AI Models

The Heroku Managed Inference and Agent add-on supports the following models. The add-on is hosted in two regions: us and eu. However, the add-on can be provisioned and accessed from apps in any Heroku region. Select a model to view information on rate limits, prompt caching, and implementation.

Model Documentation Region Supported Inputs Supported Outputs API Endpoint Model Source Description
Claude Opus 4.5 US, EU text, image text /v1/chat/completions Anthropic A next-generation, frontier LLM that supports chat, tool-calling, autonomous coding, effort control, and enhanced reasoning.
Claude 4.5 Sonnet US, EU text, image text /v1/chat/completions Anthropic A state-of-the-art LLM optimized for enterprise apps that supports chat, tool-calling, and enhanced reasoning.
Claude 4.5 Haiku US, EU text, image text /v1/chat/completions Anthropic A state-of-the-art LLM that supports chat, tool-calling, and enhanced reasoning.
Nova 2 Lite US, EU text, image, video text /v1/chat/completions Amazon A fast and cost-effective LLM that supports conversational chat, tool-calling, and advanced reasoning with extended context.
Kimi K2 Thinking US text text /v1/chat/completions Moonshot AI An open-weight LLM that supports conversational chat, tool-calling, and chain-of-thought processing.
MiniMax M2 US text text /v1/chat/completions MiniMax An open-weight LLM that supports conversational chat, tool-calling, and programming tasks.
Qwen3 Coder 480B US text text /v1/chat/completions Qwen An open-weight LLM that supports conversational chat, tool-calling, and agentic coding.
Qwen3 235B US text text /v1/chat/completions Qwen An open-weight LLM that supports conversational chat, tool-calling, complex reasoning, and agentic coding.

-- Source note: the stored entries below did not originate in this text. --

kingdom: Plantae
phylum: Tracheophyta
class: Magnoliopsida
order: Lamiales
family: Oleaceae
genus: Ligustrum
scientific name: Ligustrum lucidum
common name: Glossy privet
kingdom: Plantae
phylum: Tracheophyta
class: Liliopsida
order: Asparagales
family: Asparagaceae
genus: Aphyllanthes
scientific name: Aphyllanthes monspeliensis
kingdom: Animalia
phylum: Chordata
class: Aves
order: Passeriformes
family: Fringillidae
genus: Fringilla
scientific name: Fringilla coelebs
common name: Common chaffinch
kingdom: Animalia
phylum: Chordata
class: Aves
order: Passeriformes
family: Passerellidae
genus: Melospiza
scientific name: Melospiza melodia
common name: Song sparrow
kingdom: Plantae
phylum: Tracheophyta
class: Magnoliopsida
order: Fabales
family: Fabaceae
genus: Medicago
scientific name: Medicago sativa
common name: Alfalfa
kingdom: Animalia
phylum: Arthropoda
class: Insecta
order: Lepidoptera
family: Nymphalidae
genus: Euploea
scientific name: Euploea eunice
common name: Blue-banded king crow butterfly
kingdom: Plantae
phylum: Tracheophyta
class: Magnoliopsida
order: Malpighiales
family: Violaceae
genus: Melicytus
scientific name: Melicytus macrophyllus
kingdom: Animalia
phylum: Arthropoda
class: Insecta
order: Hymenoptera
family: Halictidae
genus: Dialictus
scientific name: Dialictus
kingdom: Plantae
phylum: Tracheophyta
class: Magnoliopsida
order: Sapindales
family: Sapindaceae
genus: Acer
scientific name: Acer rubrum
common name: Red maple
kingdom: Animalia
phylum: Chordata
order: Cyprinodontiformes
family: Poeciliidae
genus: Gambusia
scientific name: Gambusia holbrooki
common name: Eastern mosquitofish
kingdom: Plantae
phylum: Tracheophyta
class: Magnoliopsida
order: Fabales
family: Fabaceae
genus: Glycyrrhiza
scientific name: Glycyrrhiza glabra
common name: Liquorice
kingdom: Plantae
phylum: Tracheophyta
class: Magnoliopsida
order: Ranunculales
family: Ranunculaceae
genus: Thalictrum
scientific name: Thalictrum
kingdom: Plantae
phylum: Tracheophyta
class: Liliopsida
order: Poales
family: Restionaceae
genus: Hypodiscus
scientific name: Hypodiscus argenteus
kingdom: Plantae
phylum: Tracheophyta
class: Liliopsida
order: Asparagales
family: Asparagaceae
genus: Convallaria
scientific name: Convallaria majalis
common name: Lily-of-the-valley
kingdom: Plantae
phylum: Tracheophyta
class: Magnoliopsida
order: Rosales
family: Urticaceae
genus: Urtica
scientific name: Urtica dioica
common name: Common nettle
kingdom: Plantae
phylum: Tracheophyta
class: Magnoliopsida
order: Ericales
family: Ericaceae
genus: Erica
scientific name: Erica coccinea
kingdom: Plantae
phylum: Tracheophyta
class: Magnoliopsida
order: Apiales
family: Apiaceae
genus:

Claude 4 Sonnet US, EU text, image text /v1/chat/completions Anthropic An intelligent and detail-oriented LLM that supports chat, tool-calling, and enhanced reasoning.
Claude 3.7 Sonnet US, EU text, image text /v1/chat/completions Anthropic An intelligent and detail-oriented LLM that supports chat, tool-calling, and enhanced reasoning.
Claude 3.5 Sonnet Latest US, EU text, image text /v1/chat/completions Anthropic A fast and affordable LLM that supports chat and tool-calling.
Claude 3.5 Haiku US, EU text text /v1/chat/completions Anthropic An affordable and straightforward LLM that supports chat and tool-calling.
Claude 3 Haiku EU text, image text /v1/chat/completions Anthropic A fast and affordable LLM that supports chat and tool-calling.
Nova Lite US, EU text, image, video text /v1/chat/completions Amazon A fast and cost-effective LLM.
Nova Pro US, EU text, image, video text /v1/chat/completions Amazon A high-performance LLM designed for complex tasks.
OpenAI gpt-oss-120b US, EU text text /v1/chat/completions OpenAI An open-weight LLM that supports chat and tool-calling.
Cohere Embed Multilingual US, EU text, image embedding /v1/embeddings Cohere A state-of-the-art embedding model that supports multiple languages and can be helpful for developing RAG search.
Stable Image Ultra US, EU text image /v1/images/generations Stability AI A state-of-the-art diffusion (image generation) model.
Cohere Rerank 3.5 US, EU text score /v1/rerank Cohere A reranking model that offers enhanced reasoning, broad data compatibility, and multilingual support.
Amazon Rerank 1.0 US, EU text score /v1/rerank Amazon A reliable, high-performing reranking model backed by AWS infrastructure.